When a person has experienced trauma or is under stress, attention can become hyperfocused. Body sensations, thoughts, intrusive images, and memories may come to dominate awareness.
If you are petting your adorable rescued senior exotic shorthair cat, hyperfocus is anything but problematic. You can feel his teddy bear soft fur on the pads of your fingers, see his amber eyes gazing longingly at yours (or into the kitchen at the bowl of temptations on the counter). Hyperfocused attention is not a de facto problem. In fact, learning to direct attention towards soothing and grounding sensations is the cornerstone of good safe trauma therapy.

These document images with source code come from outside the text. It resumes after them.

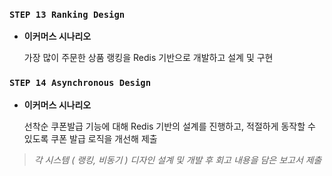 

### **`STEP 13 Ranking Design`**

- **이커머스 시나리오**

  가장 많이 주문한 상품 랭킹을 Redis 기반으로 개발하고 설계 및 구현


### **`STEP 14 Asynchronous Design`**

- **이커머스 시나리오**

  선착순 쿠폰발급 기능에 대해 Redis 기반의 설계를 진행하고, 적절하게 동작할 수 있도록 쿠폰 발급 로직을 개선해 제출


> *각 시스템 ( 랭킹, 비동기 ) 디자인 설계 및 개발 후 회고 내용을 담은 보고서 제출*

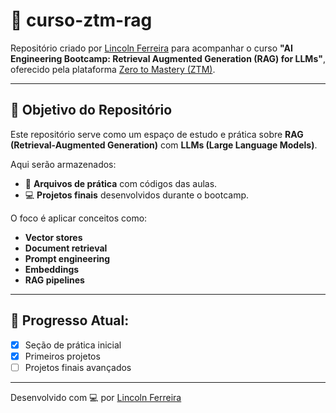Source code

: # 🧠 curso-ztm-rag

Repositório criado por [Lincoln Ferreira](https://github.com/lincolntrei) para acompanhar o curso **"AI Engineering Bootcamp: Retrieval Augmented Generation (RAG) for LLMs"**, oferecido pela plataforma [Zero to Mastery (ZTM)](https://zerotomastery.io/).

---

## 🎯 Objetivo do Repositório

Este repositório serve como um espaço de estudo e prática sobre **RAG (Retrieval-Augmented Generation)** com **LLMs (Large Language Models)**.

Aqui serão armazenados:

- 📝 **Arquivos de prática** com códigos das aulas.
- 💻 **Projetos finais** desenvolvidos durante o bootcamp.

O foco é aplicar conceitos como:

- **Vector stores**
- **Document retrieval**
- **Prompt engineering**
- **Embeddings**
- **RAG pipelines**

---

## 🚀 Progresso Atual:

- [x] Seção de prática inicial
- [x] Primeiros projetos
- [ ] Projetos finais avançados

---

Desenvolvido com 💻 por [Lincoln Ferreira](https://github.com/lincolntrei)
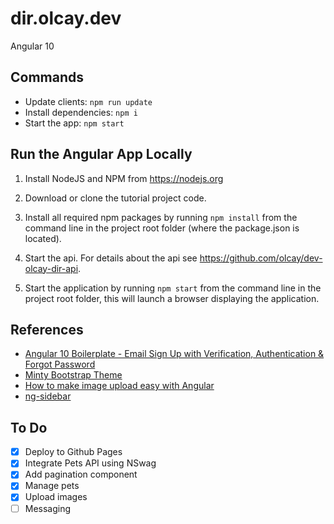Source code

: # dir.olcay.dev

Angular 10

## Commands

- Update clients: `npm run update`
- Install dependencies: `npm i`
- Start the app: `npm start`

## Run the Angular App Locally

1. Install NodeJS and NPM from <https://nodejs.org>

1. Download or clone the tutorial project code.

1. Install all required npm packages by running `npm install` from the command line in the project root folder (where the package.json is located).

1. Start the api. For details about the api see <https://github.com/olcay/dev-olcay-dir-api>.

1. Start the application by running `npm start` from the command line in the project root folder, this will launch a browser displaying the application.

## References

- [Angular 10 Boilerplate - Email Sign Up with Verification, Authentication & Forgot Password](https://jasonwatmore.com/post/2020/08/29/angular-10-boilerplate-email-sign-up-with-verification-authentication-forgot-password)
- [Minty Bootstrap Theme](https://bootswatch.com/minty/)
- [How to make image upload easy with Angular](https://www.freecodecamp.org/news/how-to-make-image-upload-easy-with-angular-1ed14cb2773b/)
- [ng-sidebar](https://echeung.me/ng-sidebar/)

## To Do

- [x] Deploy to Github Pages
- [x] Integrate Pets API using NSwag
- [x] Add pagination component
- [x] Manage pets
- [X] Upload images
- [ ] Messaging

However, hyperfocus does become problematic when it is outside of our control. We feel suddenly hot, an intense wave of nausea overcomes us, a disturbing memory from the past penetrates awareness insistently like an ice pick, feelings of guilt toss and turn us like fish in an angry surf, we can’t shake profound feelings of unease, negative thoughts pummel us from the inside out. In these moments we are filled with experience, seemingly from something outside of ourselves, and this experience is often uncomfortable.
David A. Treleaven describes focused attention as akin to a flashlight. When we are full of intrustive sensations, thoughts, and feelings, it is as though the flashlight is shining in one spot alone. A beady burning beam of light grilles us and nails us to the spot.
Now, what if you could take this flashlight and, without denying your experience, just disperse the light slightly, so that it could shine in two places at once? Imagine the way that a little less light could decrease the intensity and discomfort. How do we do this?
This ability to shine light in two places at once is sometimes called dual awareness. Babbette Rothschild terms these two places the experiencing self and the observing self. The experiencing self is the piece of awareness that feels and can at times become overwhelmed by sensation. The observing self is the piece of awareness that witnesses this overwhelm. It sees the experiencing self and it can notice, hopefully without judgement or forcefulness, what is happening. The observing self can stand back and observe, without getting wrung out, without being churned up and getting lost in the sauce.
Cultivating dual awareness can be done through mindfulness. If you are looking for a place to start cultivating mindfulness and dual awareness, John Kabat-Zinn is a good resource. Babette Rothschild provides a wonderful description of dual awareness along with suggestions about how to practice in her fantastic book The Body Remembers.
The basic instruction for cultivating dual awareness is to begin to notice when you are getting churned up, when the beam is directed squarely and intensely on uncomfortable sensations and thoughts. When you notice this, without supressing or repressing, visualize the observing self. Perhaps they are standing on a small outcrop of rocks, looking into the wild sea. Continue to visualize these two selves, without judgement, as they operate simultaneously within you.
As the venerable Pema Chodron writes: “You are the sky, the rest is just weather”. Work in training the observing self to watch the weather, to observe the experiencing self at the centre of the storm. This is the light of dual awareness and it is a critical component of learning to relate to distress and discomfort.